Much as we’d love to be just a shade smarter, we’re not about to start reading a dictionary or poring over an algebra textbook for kicks. While American Mensa Academy makes an admirable attempt to inject some whimsy into what’s basically recreational test-taking, it offers little that’d meet even a mathlete’s definition of fun.
Each of the five basic disciplines — language, numeracy, logic, visual, and memory — comes with a collection of 20 increasingly hard quizzes, each composed of 10 “puzzles” with varying goals and requirements. You’ll carefully select words in alphabetical order, fill in missing numerals and shapes in equations and logical series, memorize a face and rebuild it from parts, pick out a cartoon suspect from a lineup based on simple visual clues, and more.
Such bite-sized tests fly by at first, chiefly because you have to plow through a whole mess of grade school–level nonsense before you get to the more challenging fare. But while later puzzles eventually become reasonably taxing, and thus offer some satisfaction to steadfast players, it’d take more than quivering cardboard cutouts and jaunty music to conjure up actual entertainment value.

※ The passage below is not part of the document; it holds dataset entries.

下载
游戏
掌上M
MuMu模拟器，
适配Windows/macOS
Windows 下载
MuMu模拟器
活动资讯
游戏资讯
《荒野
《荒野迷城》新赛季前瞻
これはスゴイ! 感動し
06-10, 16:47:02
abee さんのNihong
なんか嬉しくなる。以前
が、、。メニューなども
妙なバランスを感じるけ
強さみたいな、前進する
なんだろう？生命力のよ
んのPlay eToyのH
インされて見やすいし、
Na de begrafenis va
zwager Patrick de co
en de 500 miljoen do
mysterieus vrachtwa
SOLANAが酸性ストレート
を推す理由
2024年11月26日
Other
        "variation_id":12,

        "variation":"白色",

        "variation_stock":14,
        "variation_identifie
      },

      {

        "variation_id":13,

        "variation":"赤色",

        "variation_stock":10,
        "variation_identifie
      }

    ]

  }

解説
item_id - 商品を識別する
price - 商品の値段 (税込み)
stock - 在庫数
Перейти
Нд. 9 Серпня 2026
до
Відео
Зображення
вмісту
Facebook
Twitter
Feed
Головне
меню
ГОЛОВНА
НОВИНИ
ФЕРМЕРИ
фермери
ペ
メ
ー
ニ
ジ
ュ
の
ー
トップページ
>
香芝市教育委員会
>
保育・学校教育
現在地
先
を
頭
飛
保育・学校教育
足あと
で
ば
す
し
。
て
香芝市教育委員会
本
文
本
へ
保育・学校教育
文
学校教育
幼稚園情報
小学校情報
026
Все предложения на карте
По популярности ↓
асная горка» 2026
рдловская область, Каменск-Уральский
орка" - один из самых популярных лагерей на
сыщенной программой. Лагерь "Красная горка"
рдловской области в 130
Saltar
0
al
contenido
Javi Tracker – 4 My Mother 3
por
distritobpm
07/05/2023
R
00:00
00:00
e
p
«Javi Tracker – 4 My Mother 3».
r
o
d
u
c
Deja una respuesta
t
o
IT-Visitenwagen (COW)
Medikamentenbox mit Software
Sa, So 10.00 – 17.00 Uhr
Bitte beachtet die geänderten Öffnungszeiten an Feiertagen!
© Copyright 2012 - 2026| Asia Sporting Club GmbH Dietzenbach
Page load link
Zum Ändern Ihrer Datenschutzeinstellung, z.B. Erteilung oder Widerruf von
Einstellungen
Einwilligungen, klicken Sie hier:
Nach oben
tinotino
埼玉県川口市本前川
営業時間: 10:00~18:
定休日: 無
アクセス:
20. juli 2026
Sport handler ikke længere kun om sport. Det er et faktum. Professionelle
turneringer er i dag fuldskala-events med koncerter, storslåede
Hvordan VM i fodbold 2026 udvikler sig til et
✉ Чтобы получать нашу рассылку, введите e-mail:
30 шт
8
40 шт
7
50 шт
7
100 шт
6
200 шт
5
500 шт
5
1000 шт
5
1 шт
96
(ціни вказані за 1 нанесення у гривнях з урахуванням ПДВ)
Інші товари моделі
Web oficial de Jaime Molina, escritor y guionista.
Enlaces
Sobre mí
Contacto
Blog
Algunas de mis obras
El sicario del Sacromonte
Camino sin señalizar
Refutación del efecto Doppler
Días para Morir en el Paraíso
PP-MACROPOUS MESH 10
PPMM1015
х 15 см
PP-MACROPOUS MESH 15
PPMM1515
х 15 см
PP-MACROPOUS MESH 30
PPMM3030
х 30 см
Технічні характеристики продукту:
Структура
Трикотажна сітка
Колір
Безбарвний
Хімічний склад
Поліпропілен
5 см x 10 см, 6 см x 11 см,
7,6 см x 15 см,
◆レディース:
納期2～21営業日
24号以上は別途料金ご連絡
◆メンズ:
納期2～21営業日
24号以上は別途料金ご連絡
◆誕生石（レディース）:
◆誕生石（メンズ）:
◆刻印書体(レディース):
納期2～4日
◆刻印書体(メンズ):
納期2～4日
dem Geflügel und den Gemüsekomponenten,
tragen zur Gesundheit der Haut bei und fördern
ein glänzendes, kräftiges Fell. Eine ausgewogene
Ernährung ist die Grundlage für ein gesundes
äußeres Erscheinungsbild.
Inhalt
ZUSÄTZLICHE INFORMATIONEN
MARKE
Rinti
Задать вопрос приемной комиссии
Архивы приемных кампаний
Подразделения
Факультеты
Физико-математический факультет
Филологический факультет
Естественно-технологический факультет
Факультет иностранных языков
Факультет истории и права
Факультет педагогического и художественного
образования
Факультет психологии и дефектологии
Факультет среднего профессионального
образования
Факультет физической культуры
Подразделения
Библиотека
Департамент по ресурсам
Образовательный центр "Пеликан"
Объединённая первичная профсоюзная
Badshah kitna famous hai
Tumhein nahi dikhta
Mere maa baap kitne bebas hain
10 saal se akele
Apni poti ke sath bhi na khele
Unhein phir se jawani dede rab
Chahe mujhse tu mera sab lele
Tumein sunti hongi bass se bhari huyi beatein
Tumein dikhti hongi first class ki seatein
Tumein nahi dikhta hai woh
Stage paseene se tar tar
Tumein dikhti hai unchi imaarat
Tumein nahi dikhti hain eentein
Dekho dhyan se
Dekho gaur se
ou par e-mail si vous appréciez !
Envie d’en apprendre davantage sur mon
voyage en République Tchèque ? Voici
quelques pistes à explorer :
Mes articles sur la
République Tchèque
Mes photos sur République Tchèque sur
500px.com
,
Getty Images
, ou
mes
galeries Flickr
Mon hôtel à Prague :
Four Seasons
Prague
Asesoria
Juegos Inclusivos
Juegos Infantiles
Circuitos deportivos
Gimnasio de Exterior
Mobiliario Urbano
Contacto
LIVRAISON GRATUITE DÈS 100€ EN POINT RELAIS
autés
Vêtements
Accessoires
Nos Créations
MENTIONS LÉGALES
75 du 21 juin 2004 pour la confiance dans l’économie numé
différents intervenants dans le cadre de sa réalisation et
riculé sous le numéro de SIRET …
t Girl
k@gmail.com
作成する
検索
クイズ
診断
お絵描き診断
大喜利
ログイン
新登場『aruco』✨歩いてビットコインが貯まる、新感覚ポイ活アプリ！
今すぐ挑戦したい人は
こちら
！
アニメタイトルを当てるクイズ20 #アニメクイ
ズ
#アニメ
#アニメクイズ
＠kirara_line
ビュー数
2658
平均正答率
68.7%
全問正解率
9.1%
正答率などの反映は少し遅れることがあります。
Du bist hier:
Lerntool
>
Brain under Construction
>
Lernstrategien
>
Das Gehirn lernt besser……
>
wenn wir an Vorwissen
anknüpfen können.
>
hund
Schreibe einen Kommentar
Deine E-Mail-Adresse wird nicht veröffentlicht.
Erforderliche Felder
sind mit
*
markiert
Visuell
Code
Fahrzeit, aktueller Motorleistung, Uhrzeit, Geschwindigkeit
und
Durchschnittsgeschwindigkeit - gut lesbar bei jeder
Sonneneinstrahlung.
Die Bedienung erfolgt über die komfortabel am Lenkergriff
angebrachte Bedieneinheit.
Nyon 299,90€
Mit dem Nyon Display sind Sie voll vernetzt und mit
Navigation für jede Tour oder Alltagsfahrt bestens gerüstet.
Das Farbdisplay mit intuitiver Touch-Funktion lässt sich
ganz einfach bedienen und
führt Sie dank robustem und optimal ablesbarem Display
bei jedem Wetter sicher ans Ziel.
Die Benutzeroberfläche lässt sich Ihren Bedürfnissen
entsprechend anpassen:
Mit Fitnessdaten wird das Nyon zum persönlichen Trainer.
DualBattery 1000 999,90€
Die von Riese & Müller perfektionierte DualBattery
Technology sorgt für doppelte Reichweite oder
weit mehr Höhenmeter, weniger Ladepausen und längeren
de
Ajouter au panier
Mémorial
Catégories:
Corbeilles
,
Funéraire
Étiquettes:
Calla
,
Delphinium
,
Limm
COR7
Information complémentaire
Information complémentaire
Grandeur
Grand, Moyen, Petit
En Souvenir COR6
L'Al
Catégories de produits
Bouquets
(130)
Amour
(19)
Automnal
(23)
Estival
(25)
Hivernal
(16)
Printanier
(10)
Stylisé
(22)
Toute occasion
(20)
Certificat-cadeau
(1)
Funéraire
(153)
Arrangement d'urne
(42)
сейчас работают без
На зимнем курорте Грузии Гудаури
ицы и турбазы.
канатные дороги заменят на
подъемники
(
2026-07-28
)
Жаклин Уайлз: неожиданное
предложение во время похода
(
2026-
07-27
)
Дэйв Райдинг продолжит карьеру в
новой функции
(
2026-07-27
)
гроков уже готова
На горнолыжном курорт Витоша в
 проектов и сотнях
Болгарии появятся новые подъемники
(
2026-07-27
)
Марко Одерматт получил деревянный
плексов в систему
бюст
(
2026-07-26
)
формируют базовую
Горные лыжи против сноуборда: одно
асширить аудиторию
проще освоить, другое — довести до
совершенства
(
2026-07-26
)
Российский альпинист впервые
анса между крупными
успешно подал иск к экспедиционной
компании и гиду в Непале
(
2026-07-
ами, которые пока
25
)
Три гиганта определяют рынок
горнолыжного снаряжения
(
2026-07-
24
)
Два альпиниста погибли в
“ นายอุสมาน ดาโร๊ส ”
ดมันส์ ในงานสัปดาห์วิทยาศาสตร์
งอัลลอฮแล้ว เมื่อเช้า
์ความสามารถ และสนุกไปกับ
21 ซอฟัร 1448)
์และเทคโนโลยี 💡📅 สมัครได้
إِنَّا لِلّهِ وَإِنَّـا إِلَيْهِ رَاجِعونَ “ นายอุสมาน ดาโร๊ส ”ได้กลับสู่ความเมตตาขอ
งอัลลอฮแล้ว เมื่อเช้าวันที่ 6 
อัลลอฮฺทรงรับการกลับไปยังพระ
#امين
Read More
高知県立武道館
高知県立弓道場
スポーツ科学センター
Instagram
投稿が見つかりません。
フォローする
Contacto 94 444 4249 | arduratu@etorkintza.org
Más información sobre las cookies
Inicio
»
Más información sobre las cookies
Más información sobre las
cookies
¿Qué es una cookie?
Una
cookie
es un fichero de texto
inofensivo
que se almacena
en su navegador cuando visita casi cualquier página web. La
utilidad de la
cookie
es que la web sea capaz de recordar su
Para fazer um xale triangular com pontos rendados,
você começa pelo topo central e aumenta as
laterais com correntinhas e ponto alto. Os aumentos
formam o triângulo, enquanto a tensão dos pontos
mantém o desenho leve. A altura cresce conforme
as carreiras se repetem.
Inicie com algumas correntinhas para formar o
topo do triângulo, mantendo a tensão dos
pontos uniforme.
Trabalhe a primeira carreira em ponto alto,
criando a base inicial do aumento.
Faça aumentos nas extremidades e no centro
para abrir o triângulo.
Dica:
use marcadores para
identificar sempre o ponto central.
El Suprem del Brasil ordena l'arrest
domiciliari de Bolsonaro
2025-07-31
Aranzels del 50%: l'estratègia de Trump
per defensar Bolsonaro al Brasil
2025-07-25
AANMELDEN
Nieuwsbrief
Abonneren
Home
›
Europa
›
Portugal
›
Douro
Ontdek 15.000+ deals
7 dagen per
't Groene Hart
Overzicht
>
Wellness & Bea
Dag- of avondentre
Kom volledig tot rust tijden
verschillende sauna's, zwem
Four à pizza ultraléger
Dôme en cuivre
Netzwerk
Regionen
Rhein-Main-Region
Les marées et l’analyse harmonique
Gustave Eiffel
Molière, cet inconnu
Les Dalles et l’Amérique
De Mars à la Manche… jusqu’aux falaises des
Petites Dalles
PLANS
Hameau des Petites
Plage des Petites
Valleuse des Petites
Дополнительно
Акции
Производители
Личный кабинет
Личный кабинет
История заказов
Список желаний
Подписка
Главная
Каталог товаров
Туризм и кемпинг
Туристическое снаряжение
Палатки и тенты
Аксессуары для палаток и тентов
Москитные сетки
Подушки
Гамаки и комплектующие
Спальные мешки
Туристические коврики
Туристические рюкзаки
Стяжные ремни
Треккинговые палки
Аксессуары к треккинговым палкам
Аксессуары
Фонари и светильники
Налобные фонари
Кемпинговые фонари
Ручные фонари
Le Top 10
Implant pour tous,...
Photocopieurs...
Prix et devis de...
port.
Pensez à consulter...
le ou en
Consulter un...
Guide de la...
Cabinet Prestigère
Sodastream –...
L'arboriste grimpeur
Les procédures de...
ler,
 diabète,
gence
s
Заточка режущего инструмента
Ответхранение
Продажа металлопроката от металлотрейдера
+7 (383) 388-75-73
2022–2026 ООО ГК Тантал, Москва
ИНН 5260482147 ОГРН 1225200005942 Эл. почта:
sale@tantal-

You can tackle what looks like a proper Mensa exam (right down to the deadly dull ink-on-paper presentation), or suck the life out of any party by challenging local pals to tepid, speed-focused split-screen multiplayer contests. But all the crayons and glitter in the world can’t disguise the fact that this game is really just an animated examination booklet with a price tag.

PUBLISHER: Square Enix • DEVELOPER: Silverball Studios • ESRB: Everyone • MULTIPLAYER: 4 in split-screen mode • ACHIEVEMENTS: Onerous • COST: 800 Microsoft Points ($10) • RELEASE DATE: December 12, 2012
+ Categorized quiz series offer hundreds of reasonably varied puzzles that eventually require considerable effort.
– Too much busywork filler before you reach anything that’d challenge an adult.
– Dull multiplayer that relies on the simplest questions; game amounts to a dressed-up standardized test.
? Why can’t we adjust the difficulty for multiplayer matches?